TASK PROMPT: Write out every line of the data below word for word, leaving nothing out.

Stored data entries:

-*-*-

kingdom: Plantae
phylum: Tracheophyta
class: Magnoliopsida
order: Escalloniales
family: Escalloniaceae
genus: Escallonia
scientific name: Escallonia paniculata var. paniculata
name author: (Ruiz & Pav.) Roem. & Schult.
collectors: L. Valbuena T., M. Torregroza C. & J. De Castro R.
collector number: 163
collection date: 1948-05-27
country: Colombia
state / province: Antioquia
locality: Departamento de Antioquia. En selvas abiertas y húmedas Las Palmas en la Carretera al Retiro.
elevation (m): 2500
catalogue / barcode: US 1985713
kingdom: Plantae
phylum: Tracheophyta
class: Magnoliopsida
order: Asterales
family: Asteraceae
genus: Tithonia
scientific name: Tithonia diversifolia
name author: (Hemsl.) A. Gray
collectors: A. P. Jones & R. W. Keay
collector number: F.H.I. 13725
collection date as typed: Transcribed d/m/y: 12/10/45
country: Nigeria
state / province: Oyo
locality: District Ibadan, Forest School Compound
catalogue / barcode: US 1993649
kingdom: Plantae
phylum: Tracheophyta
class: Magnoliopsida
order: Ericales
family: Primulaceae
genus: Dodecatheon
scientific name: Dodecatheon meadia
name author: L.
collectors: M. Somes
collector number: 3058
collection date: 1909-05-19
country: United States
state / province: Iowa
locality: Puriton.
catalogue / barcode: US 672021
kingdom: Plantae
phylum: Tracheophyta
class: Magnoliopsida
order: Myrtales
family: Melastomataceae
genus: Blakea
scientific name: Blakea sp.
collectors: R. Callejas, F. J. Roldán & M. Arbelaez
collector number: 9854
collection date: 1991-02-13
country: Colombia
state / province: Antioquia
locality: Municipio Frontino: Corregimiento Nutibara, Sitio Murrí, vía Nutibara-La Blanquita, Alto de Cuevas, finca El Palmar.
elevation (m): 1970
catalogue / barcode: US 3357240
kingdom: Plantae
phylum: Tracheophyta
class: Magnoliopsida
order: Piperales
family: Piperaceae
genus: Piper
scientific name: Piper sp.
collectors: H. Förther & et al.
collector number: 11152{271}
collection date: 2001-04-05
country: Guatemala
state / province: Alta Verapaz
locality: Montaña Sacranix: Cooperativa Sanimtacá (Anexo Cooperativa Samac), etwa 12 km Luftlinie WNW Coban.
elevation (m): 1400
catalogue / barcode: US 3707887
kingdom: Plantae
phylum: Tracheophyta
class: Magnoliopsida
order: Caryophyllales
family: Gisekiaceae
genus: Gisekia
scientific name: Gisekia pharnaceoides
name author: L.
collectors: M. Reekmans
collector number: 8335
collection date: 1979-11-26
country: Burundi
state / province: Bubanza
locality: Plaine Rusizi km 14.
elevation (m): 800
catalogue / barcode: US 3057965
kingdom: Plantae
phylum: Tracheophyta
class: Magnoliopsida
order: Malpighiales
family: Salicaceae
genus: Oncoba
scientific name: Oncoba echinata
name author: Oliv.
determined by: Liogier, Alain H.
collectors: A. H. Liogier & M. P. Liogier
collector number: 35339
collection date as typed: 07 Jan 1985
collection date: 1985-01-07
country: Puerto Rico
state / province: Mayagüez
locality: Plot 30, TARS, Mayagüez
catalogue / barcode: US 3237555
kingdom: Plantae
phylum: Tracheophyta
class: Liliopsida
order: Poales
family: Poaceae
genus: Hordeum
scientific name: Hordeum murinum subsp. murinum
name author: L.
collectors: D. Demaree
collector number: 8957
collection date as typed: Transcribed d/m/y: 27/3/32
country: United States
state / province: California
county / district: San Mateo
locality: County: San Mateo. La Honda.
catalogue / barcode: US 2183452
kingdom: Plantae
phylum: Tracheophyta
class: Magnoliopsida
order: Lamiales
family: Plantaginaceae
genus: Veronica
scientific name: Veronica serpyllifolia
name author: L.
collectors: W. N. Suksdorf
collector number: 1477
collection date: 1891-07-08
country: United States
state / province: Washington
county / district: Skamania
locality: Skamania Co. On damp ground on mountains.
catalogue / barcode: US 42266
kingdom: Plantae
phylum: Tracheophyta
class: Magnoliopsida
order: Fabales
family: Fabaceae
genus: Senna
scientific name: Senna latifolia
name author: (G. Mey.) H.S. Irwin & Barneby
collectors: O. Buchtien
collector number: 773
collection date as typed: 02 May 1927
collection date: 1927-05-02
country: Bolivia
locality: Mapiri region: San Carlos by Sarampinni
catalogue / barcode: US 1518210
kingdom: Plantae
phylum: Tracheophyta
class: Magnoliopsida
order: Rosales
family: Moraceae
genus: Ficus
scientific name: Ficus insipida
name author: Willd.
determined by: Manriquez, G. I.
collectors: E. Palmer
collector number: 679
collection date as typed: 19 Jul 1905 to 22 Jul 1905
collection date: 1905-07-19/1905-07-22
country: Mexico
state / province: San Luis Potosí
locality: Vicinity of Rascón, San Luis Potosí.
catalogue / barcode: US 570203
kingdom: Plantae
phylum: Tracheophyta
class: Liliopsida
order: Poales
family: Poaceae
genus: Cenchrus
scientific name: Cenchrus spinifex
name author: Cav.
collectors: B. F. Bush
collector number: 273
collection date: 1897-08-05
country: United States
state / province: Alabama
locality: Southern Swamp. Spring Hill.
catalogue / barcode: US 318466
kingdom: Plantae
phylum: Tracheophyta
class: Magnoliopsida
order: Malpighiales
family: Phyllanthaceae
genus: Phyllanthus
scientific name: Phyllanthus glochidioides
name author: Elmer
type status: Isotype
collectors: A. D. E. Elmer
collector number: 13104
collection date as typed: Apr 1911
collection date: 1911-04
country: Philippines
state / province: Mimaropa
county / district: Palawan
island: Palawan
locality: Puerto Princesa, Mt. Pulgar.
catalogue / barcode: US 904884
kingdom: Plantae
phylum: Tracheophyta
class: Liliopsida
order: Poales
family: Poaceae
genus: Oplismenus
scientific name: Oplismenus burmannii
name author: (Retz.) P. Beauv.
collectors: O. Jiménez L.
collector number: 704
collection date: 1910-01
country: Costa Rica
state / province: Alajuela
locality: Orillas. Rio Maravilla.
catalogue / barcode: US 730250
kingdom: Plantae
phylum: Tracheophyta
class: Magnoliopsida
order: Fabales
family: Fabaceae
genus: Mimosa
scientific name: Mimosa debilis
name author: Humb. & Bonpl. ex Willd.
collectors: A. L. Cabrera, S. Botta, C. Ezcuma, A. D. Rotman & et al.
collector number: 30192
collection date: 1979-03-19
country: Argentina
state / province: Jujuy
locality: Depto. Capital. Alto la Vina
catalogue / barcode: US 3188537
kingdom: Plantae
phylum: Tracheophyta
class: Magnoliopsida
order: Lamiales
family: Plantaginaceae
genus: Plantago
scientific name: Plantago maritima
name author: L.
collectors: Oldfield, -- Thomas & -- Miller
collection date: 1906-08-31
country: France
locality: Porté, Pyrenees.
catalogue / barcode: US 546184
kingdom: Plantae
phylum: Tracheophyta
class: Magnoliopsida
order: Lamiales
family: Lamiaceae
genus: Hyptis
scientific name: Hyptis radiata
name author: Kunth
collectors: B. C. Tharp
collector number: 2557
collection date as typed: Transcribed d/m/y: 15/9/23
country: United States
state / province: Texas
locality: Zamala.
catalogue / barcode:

-*-*-

EXERCISE SOLUTION:
kingdom: Plantae
phylum: Tracheophyta
class: Magnoliopsida
order: Escalloniales
family: Escalloniaceae
genus: Escallonia
scientific name: Escallonia paniculata var. paniculata
name author: (Ruiz & Pav.) Roem. & Schult.
collectors: L. Valbuena T., M. Torregroza C. & J. De Castro R.
collector number: 163
collection date: 1948-05-27
country: Colombia
state / province: Antioquia
locality: Departamento de Antioquia. En selvas abiertas y húmedas Las Palmas en la Carretera al Retiro.
elevation (m): 2500
catalogue / barcode: US 1985713
kingdom: Plantae
phylum: Tracheophyta
class: Magnoliopsida
order: Asterales
family: Asteraceae
genus: Tithonia
scientific name: Tithonia diversifolia
name author: (Hemsl.) A. Gray
collectors: A. P. Jones & R. W. Keay
collector number: F.H.I. 13725
collection date as typed: Transcribed d/m/y: 12/10/45
country: Nigeria
state / province: Oyo
locality: District Ibadan, Forest School Compound
catalogue / barcode: US 1993649
kingdom: Plantae
phylum: Tracheophyta
class: Magnoliopsida
order: Ericales
family: Primulaceae
genus: Dodecatheon
scientific name: Dodecatheon meadia
name author: L.
collectors: M. Somes
collector number: 3058
collection date: 1909-05-19
country: United States
state / province: Iowa
locality: Puriton.
catalogue / barcode: US 672021
kingdom: Plantae
phylum: Tracheophyta
class: Magnoliopsida
order: Myrtales
family: Melastomataceae
genus: Blakea
scientific name: Blakea sp.
collectors: R. Callejas, F. J. Roldán & M. Arbelaez
collector number: 9854
collection date: 1991-02-13
country: Colombia
state / province: Antioquia
locality: Municipio Frontino: Corregimiento Nutibara, Sitio Murrí, vía Nutibara-La Blanquita, Alto de Cuevas, finca El Palmar.
elevation (m): 1970
catalogue / barcode: US 3357240
kingdom: Plantae
phylum: Tracheophyta
class: Magnoliopsida
order: Piperales
family: Piperaceae
genus: Piper
scientific name: Piper sp.
collectors: H. Förther & et al.
collector number: 11152{271}
collection date: 2001-04-05
country: Guatemala
state / province: Alta Verapaz
locality: Montaña Sacranix: Cooperativa Sanimtacá (Anexo Cooperativa Samac), etwa 12 km Luftlinie WNW Coban.
elevation (m): 1400
catalogue / barcode: US 3707887
kingdom: Plantae
phylum: Tracheophyta
class: Magnoliopsida
order: Caryophyllales
family: Gisekiaceae
genus: Gisekia
scientific name: Gisekia pharnaceoides
name author: L.
collectors: M. Reekmans
collector number: 8335
collection date: 1979-11-26
country: Burundi
state / province: Bubanza
locality: Plaine Rusizi km 14.
elevation (m): 800
catalogue / barcode: US 3057965
kingdom: Plantae
phylum: Tracheophyta
class: Magnoliopsida
order: Malpighiales
family: Salicaceae
genus: Oncoba
scientific name: Oncoba echinata
name author: Oliv.
determined by: Liogier, Alain H.
collectors: A. H. Liogier & M. P. Liogier
collector number: 35339
collection date as typed: 07 Jan 1985
collection date: 1985-01-07
country: Puerto Rico
state / province: Mayagüez
locality: Plot 30, TARS, Mayagüez
catalogue / barcode: US 3237555
kingdom: Plantae
phylum: Tracheophyta
class: Liliopsida
order: Poales
family: Poaceae
genus: Hordeum
scientific name: Hordeum murinum subsp. murinum
name author: L.
collectors: D. Demaree
collector number: 8957
collection date as typed: Transcribed d/m/y: 27/3/32
country: United States
state / province: California
county / district: San Mateo
locality: County: San Mateo. La Honda.
catalogue / barcode: US 2183452
kingdom: Plantae
phylum: Tracheophyta
class: Magnoliopsida
order: Lamiales
family: Plantaginaceae
genus: Veronica
scientific name: Veronica serpyllifolia
name author: L.
collectors: W. N. Suksdorf
collector number: 1477
collection date: 1891-07-08
country: United States
state / province: Washington
county / district: Skamania
locality: Skamania Co. On damp ground on mountains.
catalogue / barcode: US 42266
kingdom: Plantae
phylum: Tracheophyta
class: Magnoliopsida
order: Fabales
family: Fabaceae
genus: Senna
scientific name: Senna latifolia
name author: (G. Mey.) H.S. Irwin & Barneby
collectors: O. Buchtien
collector number: 773
collection date as typed: 02 May 1927
collection date: 1927-05-02
country: Bolivia
locality: Mapiri region: San Carlos by Sarampinni
catalogue / barcode: US 1518210
kingdom: Plantae
phylum: Tracheophyta
class: Magnoliopsida
order: Rosales
family: Moraceae
genus: Ficus
scientific name: Ficus insipida
name author: Willd.
determined by: Manriquez, G. I.
collectors: E. Palmer
collector number: 679
collection date as typed: 19 Jul 1905 to 22 Jul 1905
collection date: 1905-07-19/1905-07-22
country: Mexico
state / province: San Luis Potosí
locality: Vicinity of Rascón, San Luis Potosí.
catalogue / barcode: US 570203
kingdom: Plantae
phylum: Tracheophyta
class: Liliopsida
order: Poales
family: Poaceae
genus: Cenchrus
scientific name: Cenchrus spinifex
name author: Cav.
collectors: B. F. Bush
collector number: 273
collection date: 1897-08-05
country: United States
state / province: Alabama
locality: Southern Swamp. Spring Hill.
catalogue / barcode: US 318466
kingdom: Plantae
phylum: Tracheophyta
class: Magnoliopsida
order: Malpighiales
family: Phyllanthaceae
genus: Phyllanthus
scientific name: Phyllanthus glochidioides
name author: Elmer
type status: Isotype
collectors: A. D. E. Elmer
collector number: 13104
collection date as typed: Apr 1911
collection date: 1911-04
country: Philippines
state / province: Mimaropa
county / district: Palawan
island: Palawan
locality: Puerto Princesa, Mt. Pulgar.
catalogue / barcode: US 904884
kingdom: Plantae
phylum: Tracheophyta
class: Liliopsida
order: Poales
family: Poaceae
genus: Oplismenus
scientific name: Oplismenus burmannii
name author: (Retz.) P. Beauv.
collectors: O. Jiménez L.
collector number: 704
collection date: 1910-01
country: Costa Rica
state / province: Alajuela
locality: Orillas. Rio Maravilla.
catalogue / barcode: US 730250
kingdom: Plantae
phylum: Tracheophyta
class: Magnoliopsida
order: Fabales
family: Fabaceae
genus: Mimosa
scientific name: Mimosa debilis
name author: Humb. & Bonpl. ex Willd.
collectors: A. L. Cabrera, S. Botta, C. Ezcuma, A. D. Rotman & et al.
collector number: 30192
collection date: 1979-03-19
country: Argentina
state / province: Jujuy
locality: Depto. Capital. Alto la Vina
catalogue / barcode: US 3188537
kingdom: Plantae
phylum: Tracheophyta
class: Magnoliopsida
order: Lamiales
family: Plantaginaceae
genus: Plantago
scientific name: Plantago maritima
name author: L.
collectors: Oldfield, -- Thomas & -- Miller
collection date: 1906-08-31
country: France
locality: Porté, Pyrenees.
catalogue / barcode: US 546184
kingdom: Plantae
phylum: Tracheophyta
class: Magnoliopsida
order: Lamiales
family: Lamiaceae
genus: Hyptis
scientific name: Hyptis radiata
name author: Kunth
collectors: B. C. Tharp
collector number: 2557
collection date as typed: Transcribed d/m/y: 15/9/23
country: United States
state / province: Texas
locality: Zamala.
catalogue / barcode:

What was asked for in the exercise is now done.